AUFGABE 1:
Schreib die folgenden Zeilen der Auflistung unverändert nieder: Beginne bei der Zeile mit „Особенности“ und hör nach der Zeile mit „ChatGPT พร้อมกันได้ไหม?“ auf, beide eingeschlossen.

##### TEXTAUSZUG

Ich bezeuge: Es gibt keinen Gott außer Allah und ich bezeuge Mohammed ist der Gesandte Allahs.
Das Glaubensbekenntnis der Muslime setzt sich zusammen aus der Bezeugung des Glaubens an die Einheit Gottes, und die Bestätigung, dass Mohammed Gottes Gesandter ist. Man nennt das die Schahada. Sie ist im Vergleich zu anderen Glaubensbekenntnissen jedoch etwas eigen: Den Glauben an den einen Gott nämlich bezeugen Muslime mit einer Verneinung!
Damit also unterscheidet sich das islamische Glaubensbekenntnis vom christlichen und jüdischen Bekenntnis, worin es ja heißt:
Ich glaube an Gott, den Vater, den Allmächtigen, den Schöpfer des Himmels und der Erde.
Es wird also eine eindeutige Bejahung über das Wesen Gottes und den eigenen Glauben ausgesprochen. Etwas kürzer, im wesentlichen aber gleichbedeutend, ist das jüdische Sch’ma Israel:
Höre Israel! Adonai ist unser Gott, Adonai ist Eins.
In der Schahada findet sich nun aber das arabische Wort لا „La“ – das kein, Nein oder nicht bedeutet. Das Ausschließen des Polytheismus durch das Wort „La“, resultiert natürlich in einen Hinweis auf Gottes Einheit. Das heißt, der Vielgötterglauben wird somit verneint:
Es gibt keinen Gott außer Allah.
لا إله إلا الله
La ilaha illa Allah
Diese Verneinung ist also eine Lossagung von Falschem, so dass erst durch diese Trennung von der Unwahrheit, die Wahrheit bestätigt wird.
Denn wenn zu ihnen gesagt wurde: Es gibt keinen Gott außer Allah, pflegten sie sich hochmütig zu verhalten, und sprachen: Sollen wir unsere Götter aufgeben um eines besessenen Dichters willen? Nein! Vielmehr hat er die Wahrheit aller Gesandten gebracht und bestätigt.

##########

AUFGABE 2:
Entnimm dem Text über das islamische Glaubensbekenntnis den Abschnitt, der bei den Worten „لا إله إلا الله“ beginnt und nach den Worten „Wahrheit bestätigt wird.“ endet, und gib ihn wortgetreu wieder.

##### BEREITGESTELLTES MATERIAL

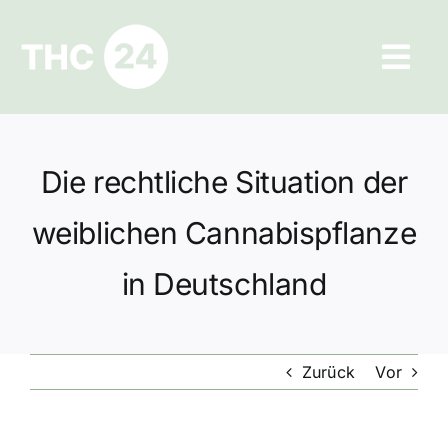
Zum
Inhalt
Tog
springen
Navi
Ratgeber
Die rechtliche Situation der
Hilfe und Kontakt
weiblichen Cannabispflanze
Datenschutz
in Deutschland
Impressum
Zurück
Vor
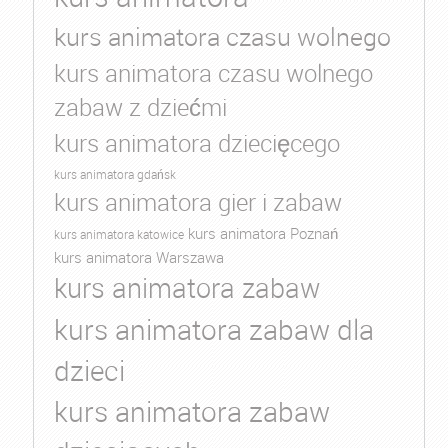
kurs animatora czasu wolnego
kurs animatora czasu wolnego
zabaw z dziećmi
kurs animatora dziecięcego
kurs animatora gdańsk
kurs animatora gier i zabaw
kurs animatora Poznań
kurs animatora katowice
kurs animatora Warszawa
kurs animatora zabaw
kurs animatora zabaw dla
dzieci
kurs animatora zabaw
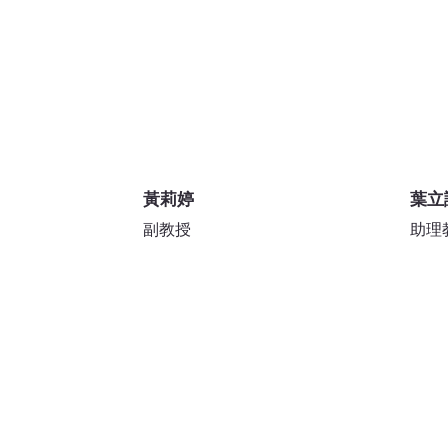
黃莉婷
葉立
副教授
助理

##########
##### BEREITGESTELLTES MATERIAL

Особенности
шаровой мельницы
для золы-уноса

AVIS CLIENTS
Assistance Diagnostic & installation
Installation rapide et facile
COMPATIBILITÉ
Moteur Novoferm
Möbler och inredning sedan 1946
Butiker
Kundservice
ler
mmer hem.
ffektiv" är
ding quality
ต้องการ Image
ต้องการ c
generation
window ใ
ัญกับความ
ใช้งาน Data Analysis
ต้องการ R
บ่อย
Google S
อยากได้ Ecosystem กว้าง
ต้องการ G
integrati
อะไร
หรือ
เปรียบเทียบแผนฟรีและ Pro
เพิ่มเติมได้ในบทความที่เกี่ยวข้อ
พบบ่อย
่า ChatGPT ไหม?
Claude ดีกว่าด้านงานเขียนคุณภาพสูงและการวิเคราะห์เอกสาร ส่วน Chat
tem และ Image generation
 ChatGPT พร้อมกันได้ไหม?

##########

ERGEBNIS 1:
Особенности
шаровой мельницы
для золы-уноса

AVIS CLIENTS
Assistance Diagnostic & installation
Installation rapide et facile
COMPATIBILITÉ
Moteur Novoferm
Möbler och inredning sedan 1946
Butiker
Kundservice
ler
mmer hem.
ffektiv" är
ding quality
ต้องการ Image
ต้องการ c
generation
window ใ
ัญกับความ
ใช้งาน Data Analysis
ต้องการ R
บ่อย
Google S
อยากได้ Ecosystem กว้าง
ต้องการ G
integrati
อะไร
หรือ
เปรียบเทียบแผนฟรีและ Pro
เพิ่มเติมได้ในบทความที่เกี่ยวข้อ
พบบ่อย
่า ChatGPT ไหม?
Claude ดีกว่าด้านงานเขียนคุณภาพสูงและการวิเคราะห์เอกสาร ส่วน Chat
tem และ Image generation
 ChatGPT พร้อมกันได้ไหม?

ERGEBNIS 2:
لا إله إلا الله
La ilaha illa Allah
Diese Verneinung ist also eine Lossagung von Falschem, so dass erst durch diese Trennung von der Unwahrheit, die Wahrheit bestätigt wird.